- [The problem]
Every line in the data below that includes "lines" belongs in the answer, copied as it stands.

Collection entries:

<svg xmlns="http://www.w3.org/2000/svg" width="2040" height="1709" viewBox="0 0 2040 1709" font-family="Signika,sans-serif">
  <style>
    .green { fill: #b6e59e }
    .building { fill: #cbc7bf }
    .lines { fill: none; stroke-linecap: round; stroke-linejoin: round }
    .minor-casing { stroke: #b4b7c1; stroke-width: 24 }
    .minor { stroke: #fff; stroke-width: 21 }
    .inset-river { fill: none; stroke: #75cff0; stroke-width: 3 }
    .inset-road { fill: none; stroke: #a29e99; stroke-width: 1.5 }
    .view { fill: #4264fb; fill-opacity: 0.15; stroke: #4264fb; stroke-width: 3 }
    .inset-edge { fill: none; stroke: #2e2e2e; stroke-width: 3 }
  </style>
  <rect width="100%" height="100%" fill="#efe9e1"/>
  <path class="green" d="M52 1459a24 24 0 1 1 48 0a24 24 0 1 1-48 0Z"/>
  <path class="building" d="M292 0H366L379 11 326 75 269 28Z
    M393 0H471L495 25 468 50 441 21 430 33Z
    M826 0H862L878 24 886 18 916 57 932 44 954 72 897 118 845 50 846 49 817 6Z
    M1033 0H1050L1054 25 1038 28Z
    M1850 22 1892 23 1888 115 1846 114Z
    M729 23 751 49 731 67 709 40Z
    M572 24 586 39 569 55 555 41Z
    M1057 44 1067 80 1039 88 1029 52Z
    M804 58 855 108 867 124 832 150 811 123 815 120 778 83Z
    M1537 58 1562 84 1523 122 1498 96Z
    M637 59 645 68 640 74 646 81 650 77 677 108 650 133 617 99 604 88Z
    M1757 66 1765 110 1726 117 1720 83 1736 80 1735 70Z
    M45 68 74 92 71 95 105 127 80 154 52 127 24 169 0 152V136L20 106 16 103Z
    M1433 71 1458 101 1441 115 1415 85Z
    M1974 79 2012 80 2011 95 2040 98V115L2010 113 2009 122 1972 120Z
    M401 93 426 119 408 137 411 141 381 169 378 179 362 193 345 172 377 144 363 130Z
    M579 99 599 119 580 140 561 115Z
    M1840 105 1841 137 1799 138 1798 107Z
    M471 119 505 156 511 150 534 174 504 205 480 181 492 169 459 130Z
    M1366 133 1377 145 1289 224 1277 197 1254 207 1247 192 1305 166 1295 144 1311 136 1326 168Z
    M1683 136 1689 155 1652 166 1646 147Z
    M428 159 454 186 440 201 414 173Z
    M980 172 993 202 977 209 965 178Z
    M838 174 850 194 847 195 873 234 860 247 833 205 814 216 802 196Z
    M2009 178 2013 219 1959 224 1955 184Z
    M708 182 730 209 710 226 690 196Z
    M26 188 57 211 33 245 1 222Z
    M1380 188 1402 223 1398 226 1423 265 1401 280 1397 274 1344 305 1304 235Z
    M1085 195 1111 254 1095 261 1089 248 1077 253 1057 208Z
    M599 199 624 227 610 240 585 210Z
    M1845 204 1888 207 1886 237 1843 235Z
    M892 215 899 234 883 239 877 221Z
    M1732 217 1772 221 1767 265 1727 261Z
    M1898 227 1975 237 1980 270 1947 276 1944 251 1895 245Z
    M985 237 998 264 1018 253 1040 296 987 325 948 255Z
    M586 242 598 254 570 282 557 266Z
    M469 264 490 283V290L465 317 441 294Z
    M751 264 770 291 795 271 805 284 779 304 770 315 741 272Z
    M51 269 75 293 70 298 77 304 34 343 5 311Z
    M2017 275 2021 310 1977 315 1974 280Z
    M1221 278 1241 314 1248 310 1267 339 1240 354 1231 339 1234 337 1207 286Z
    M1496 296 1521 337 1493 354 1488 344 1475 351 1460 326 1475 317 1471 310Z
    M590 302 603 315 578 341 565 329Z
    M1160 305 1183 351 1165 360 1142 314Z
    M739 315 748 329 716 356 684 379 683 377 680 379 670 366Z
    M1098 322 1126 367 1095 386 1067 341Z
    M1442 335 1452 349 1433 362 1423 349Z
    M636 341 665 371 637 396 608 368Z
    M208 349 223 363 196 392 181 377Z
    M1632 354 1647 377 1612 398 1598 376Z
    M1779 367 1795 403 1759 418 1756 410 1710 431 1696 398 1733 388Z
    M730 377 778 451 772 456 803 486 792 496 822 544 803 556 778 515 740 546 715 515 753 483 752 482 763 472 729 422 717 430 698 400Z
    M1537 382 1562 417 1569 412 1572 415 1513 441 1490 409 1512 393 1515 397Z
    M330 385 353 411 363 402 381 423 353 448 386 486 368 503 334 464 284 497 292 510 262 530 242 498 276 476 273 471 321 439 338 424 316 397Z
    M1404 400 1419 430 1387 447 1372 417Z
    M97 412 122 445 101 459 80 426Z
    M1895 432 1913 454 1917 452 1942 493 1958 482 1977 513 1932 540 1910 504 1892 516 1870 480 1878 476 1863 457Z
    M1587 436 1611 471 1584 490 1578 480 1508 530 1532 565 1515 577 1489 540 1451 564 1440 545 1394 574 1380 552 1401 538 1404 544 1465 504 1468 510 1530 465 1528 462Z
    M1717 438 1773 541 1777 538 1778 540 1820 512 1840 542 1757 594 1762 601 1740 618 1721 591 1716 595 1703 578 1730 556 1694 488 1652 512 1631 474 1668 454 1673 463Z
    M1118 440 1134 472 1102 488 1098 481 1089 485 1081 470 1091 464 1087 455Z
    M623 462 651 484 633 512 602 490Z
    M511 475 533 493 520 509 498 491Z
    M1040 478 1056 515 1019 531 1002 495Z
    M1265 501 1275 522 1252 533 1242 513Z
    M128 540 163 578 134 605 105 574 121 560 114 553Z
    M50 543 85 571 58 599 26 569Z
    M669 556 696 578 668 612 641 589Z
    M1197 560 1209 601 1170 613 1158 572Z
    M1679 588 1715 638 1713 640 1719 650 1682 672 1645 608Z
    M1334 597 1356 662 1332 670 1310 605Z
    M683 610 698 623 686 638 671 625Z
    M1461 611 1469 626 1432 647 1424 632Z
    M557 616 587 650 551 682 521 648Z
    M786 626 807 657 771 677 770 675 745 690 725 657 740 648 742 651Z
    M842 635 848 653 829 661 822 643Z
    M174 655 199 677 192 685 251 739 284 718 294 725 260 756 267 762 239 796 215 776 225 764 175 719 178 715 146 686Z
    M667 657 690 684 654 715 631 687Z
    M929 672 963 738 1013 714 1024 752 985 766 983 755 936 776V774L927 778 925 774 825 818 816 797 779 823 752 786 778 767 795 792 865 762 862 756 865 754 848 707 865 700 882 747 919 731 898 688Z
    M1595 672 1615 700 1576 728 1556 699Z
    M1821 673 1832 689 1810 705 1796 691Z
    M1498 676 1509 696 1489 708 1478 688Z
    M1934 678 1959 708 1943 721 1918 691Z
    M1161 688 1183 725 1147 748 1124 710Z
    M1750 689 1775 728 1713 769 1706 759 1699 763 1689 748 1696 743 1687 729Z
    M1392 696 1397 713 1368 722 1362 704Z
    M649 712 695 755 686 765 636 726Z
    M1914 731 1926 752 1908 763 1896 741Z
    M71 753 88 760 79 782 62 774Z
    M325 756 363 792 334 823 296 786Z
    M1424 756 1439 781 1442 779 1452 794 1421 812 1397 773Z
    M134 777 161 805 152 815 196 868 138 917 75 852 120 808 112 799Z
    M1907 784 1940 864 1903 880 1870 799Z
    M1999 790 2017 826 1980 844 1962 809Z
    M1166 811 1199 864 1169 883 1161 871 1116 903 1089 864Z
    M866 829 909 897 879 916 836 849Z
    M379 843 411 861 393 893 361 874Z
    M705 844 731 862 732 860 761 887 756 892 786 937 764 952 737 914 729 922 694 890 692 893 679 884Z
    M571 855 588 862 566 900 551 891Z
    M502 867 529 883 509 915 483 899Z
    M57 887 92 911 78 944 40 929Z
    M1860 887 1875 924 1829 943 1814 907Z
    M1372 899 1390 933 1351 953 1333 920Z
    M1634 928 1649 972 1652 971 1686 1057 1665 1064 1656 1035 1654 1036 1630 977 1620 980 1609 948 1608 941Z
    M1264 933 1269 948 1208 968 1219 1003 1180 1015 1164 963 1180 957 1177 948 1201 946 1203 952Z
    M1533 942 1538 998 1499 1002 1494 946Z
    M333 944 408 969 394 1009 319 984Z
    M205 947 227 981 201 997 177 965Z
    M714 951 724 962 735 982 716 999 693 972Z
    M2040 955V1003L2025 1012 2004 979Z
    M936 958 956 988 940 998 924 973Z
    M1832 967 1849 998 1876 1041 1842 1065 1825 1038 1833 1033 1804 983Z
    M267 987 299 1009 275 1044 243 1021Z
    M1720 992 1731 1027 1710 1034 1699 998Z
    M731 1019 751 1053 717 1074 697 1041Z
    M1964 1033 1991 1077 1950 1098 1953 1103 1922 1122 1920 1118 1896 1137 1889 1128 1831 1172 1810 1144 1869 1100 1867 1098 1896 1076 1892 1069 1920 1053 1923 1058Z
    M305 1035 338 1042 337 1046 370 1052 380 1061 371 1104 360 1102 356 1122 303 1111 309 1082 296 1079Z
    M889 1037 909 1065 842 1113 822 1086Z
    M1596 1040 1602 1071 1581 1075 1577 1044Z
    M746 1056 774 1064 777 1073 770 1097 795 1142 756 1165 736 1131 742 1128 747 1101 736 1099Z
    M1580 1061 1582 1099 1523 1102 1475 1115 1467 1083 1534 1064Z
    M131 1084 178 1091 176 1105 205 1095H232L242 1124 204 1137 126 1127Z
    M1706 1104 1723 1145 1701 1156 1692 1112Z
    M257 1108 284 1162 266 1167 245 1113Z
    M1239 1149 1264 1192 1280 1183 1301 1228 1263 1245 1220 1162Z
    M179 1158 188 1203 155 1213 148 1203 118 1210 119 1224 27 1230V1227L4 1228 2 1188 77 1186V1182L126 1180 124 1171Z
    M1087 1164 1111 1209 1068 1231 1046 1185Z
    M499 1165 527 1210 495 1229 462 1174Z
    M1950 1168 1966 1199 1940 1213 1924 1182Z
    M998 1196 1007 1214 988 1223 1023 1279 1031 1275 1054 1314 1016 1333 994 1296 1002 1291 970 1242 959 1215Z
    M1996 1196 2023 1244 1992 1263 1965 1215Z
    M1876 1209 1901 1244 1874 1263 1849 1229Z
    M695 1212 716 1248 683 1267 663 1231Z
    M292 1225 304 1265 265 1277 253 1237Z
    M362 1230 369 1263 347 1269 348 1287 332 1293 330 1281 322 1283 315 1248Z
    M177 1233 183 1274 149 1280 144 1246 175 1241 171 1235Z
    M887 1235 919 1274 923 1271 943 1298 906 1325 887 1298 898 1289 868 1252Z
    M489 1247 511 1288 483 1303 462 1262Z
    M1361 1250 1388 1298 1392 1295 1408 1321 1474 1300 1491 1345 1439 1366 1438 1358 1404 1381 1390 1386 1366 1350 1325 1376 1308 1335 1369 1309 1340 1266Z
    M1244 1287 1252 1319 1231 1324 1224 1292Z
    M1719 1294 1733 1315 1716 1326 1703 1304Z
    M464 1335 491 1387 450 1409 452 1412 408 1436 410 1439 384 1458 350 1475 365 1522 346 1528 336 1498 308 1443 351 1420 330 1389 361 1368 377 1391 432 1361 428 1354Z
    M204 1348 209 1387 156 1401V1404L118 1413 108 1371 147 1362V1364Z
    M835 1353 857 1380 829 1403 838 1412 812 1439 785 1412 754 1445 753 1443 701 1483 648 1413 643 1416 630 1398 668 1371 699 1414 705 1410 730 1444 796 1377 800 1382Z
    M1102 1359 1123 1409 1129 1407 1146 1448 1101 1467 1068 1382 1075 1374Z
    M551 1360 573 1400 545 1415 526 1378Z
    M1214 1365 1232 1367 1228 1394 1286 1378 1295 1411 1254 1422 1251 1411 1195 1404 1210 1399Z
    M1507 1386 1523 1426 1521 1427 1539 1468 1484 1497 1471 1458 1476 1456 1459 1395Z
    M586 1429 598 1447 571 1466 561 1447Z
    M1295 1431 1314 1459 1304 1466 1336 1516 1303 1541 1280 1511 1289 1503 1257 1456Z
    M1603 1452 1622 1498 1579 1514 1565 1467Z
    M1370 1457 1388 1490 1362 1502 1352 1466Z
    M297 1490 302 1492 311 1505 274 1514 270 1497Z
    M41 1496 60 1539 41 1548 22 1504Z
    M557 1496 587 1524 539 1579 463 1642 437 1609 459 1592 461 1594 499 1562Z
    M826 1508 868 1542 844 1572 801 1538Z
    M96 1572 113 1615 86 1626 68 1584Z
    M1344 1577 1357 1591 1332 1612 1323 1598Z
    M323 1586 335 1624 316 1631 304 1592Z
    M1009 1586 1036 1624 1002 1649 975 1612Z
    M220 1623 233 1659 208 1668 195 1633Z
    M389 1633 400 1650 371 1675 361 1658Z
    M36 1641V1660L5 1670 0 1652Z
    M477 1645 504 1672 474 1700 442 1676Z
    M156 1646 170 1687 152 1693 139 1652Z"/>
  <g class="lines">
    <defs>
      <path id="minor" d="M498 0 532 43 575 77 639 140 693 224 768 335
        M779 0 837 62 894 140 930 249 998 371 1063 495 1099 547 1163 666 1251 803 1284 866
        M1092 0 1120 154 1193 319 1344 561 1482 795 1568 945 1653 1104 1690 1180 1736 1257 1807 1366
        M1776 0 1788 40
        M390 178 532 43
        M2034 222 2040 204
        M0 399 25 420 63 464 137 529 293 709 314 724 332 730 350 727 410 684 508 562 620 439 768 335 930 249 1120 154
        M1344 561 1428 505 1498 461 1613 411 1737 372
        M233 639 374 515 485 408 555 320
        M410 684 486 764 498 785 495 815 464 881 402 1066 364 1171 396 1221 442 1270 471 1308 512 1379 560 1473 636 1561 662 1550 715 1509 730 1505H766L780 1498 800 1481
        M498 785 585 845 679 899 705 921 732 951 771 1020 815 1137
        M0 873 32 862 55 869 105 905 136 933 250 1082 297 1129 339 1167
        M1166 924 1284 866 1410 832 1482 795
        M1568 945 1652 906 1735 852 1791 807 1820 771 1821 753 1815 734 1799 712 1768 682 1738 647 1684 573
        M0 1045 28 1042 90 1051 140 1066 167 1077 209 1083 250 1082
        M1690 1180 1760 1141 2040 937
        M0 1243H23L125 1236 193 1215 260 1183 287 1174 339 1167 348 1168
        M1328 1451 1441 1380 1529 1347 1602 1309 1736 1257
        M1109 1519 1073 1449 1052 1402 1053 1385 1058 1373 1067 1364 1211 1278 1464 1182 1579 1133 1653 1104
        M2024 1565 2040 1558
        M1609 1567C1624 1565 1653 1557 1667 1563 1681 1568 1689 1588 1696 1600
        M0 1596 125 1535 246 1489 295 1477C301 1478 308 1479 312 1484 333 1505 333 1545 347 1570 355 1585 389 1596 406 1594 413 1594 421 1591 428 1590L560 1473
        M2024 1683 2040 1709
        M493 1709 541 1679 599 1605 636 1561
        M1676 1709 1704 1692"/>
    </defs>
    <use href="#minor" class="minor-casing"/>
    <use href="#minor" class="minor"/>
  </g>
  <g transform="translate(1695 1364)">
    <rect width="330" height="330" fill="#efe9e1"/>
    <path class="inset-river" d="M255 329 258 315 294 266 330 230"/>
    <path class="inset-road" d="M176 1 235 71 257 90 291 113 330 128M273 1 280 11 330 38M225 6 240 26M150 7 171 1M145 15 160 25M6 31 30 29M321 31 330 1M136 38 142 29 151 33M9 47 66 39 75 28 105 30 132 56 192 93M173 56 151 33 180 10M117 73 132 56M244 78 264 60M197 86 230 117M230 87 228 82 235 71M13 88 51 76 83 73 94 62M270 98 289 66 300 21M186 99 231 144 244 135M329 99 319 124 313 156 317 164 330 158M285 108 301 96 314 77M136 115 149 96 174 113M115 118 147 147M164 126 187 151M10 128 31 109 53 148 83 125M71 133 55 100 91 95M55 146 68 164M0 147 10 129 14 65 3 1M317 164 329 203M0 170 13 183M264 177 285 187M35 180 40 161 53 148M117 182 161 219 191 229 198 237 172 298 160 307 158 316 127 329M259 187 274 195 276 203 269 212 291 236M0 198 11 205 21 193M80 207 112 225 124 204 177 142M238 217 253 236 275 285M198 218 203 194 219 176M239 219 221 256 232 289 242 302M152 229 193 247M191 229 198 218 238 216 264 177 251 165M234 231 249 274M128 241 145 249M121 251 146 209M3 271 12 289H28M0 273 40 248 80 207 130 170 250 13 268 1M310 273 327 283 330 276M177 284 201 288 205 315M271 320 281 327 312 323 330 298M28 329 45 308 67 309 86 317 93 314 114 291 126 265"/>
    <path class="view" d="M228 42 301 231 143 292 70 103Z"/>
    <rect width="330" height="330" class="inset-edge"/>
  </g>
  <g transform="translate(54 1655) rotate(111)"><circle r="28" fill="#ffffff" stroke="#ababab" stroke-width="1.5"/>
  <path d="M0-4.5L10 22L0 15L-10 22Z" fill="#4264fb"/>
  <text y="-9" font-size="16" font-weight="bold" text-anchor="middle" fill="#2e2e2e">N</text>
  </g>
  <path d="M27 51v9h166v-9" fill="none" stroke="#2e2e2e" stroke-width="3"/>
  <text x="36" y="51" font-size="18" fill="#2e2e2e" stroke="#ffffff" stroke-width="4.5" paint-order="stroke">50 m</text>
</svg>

- [Your solution]
    .lines { fill: none; stroke-linecap: round; stroke-linejoin: round }
  <g class="lines">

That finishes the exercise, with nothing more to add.